_Excerpt provided:_
I Am in the Air Right Now

By an Offing editor, for Staff Saturday.


 

  1. I imagine how it must have gone. I am five. I have been in America for two years. A boy or girl in my kindergarten asks why my nose is so small, or why I don’t know what letter is on the block in my hand. The block has a pleasant weight, the hardness and softness of wood. It is a cube (as a friend in middle school would later draw my head). When I squeeze it, the outline of the letter remains on my palm. And then I am slamming it against the arch of my nose with all my strength. The girl runs away, scared, satisfied. I cough and blood runs back into my throat, as if I am taking it in. I still have a scar in the shape of a sideways seven.
  1. But this imagined memory of breaking my nose — who I imagined myself to be at the time was a white version of me, with white pain. I broke my nose because as soon as someone made fun of it, it was no longer white. If I destroyed it, the pain would be whiteness. Whiteness would be earned. I wanted to make myself white so that I could have the chance to make myself.
  1. “That’s not a racist thing,” the boy or girl says every time he or she makes fun of me. It’s not about the world, he is saying; it’s about you.
  1. My parents didn’t think my nose needed stitches. That’s why I have a scar. I imagine my mother at night, waking my father to talk. “Why would he try to break his nose? What is he trying to communicate?” She would have thought I was acting out. Later, when I was in high school, a friend invited me to Block Island (RI) and we raced around on two old bikes. I hit a rock and flipped completely over. His grandparents said I was fine, refused to take me to a hospital. I stayed on the island for three more days. When I got home, I insisted on an x-ray. A knuckle split in two. I gave up on my friend then, but it wasn’t a racist thing. It was about the role of loved ones and consequences.
  1. I don’t see anyone now from the town I grew up in. Many old friends became townies. I barely retain acquaintances. I, the adoptee, am always someone who leaves. How can you relate to me without understanding that? Recently I found a friend on Facebook who stayed in our town for college — we had always talked of moving to San Diego as adults, and there he is now. For a moment I wish to poke him or something. But it is too late for us. It was too late from the moment he met someone who wanted to be white.

_Excerpted records:_
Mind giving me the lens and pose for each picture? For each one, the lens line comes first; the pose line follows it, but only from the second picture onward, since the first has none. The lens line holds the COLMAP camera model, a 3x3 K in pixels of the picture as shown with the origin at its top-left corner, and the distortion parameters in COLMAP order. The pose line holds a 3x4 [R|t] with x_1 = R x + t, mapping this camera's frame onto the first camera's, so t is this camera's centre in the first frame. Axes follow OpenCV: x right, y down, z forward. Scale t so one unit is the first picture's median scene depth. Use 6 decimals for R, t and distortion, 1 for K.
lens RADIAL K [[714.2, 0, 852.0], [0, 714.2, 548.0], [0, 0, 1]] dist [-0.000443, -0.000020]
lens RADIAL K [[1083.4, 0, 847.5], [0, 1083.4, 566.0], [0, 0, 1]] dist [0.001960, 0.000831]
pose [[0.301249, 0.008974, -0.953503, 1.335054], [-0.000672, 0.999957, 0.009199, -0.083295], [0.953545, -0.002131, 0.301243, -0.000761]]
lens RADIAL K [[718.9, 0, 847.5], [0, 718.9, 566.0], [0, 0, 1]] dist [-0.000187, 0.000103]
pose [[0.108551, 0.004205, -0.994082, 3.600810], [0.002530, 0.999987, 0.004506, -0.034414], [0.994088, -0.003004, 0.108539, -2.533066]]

...

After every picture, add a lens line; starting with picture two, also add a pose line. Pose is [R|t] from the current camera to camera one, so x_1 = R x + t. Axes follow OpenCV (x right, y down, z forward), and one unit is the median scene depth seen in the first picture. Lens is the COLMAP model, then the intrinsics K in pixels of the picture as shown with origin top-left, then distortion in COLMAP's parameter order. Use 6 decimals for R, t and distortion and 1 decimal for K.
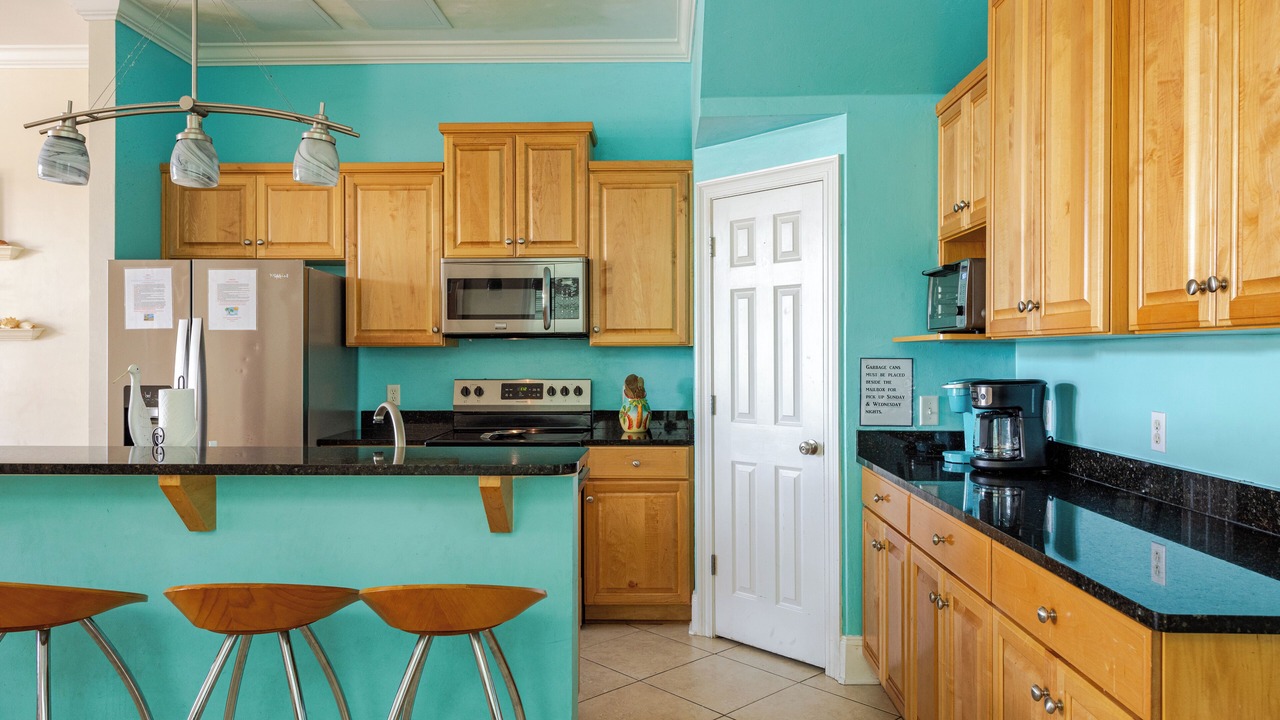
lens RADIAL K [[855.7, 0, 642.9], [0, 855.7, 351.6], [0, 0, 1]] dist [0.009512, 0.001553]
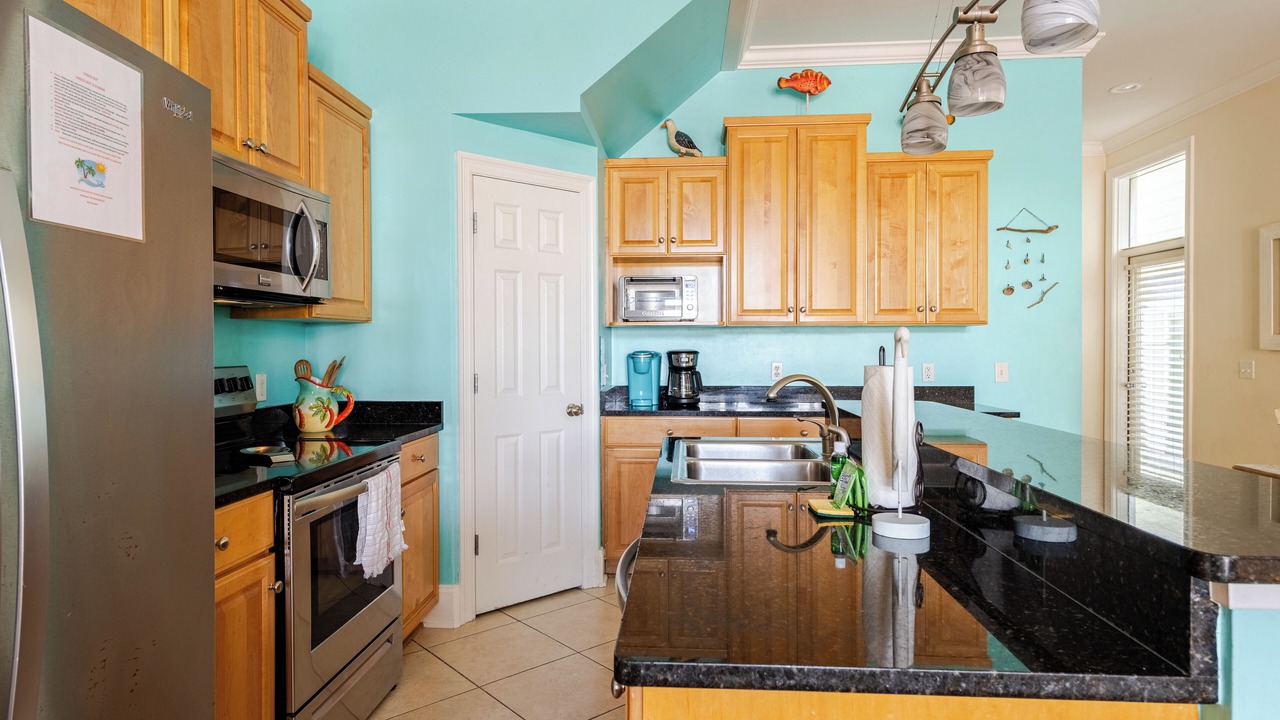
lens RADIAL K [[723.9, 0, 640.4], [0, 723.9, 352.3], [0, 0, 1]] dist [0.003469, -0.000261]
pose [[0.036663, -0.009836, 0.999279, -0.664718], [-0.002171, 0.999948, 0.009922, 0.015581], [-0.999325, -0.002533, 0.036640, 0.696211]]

_Task set:_
a) Please transcribe the essay from "I Am in the" up to and including "a sideways seven.".
b) In the essay, what shape is the scar left on the narrator's nose?

_Numbered answers:_
a)
I Am in the Air Right Now

By an Offing editor, for Staff Saturday.


 

  1. I imagine how it must have gone. I am five. I have been in America for two years. A boy or girl in my kindergarten asks why my nose is so small, or why I don’t know what letter is on the block in my hand. The block has a pleasant weight, the hardness and softness of wood. It is a cube (as a friend in middle school would later draw my head). When I squeeze it, the outline of the letter remains on my palm. And then I am slamming it against the arch of my nose with all my strength. The girl runs away, scared, satisfied. I cough and blood runs back into my throat, as if I am taking it in. I still have a scar in the shape of a sideways seven.

b) A sideways seven.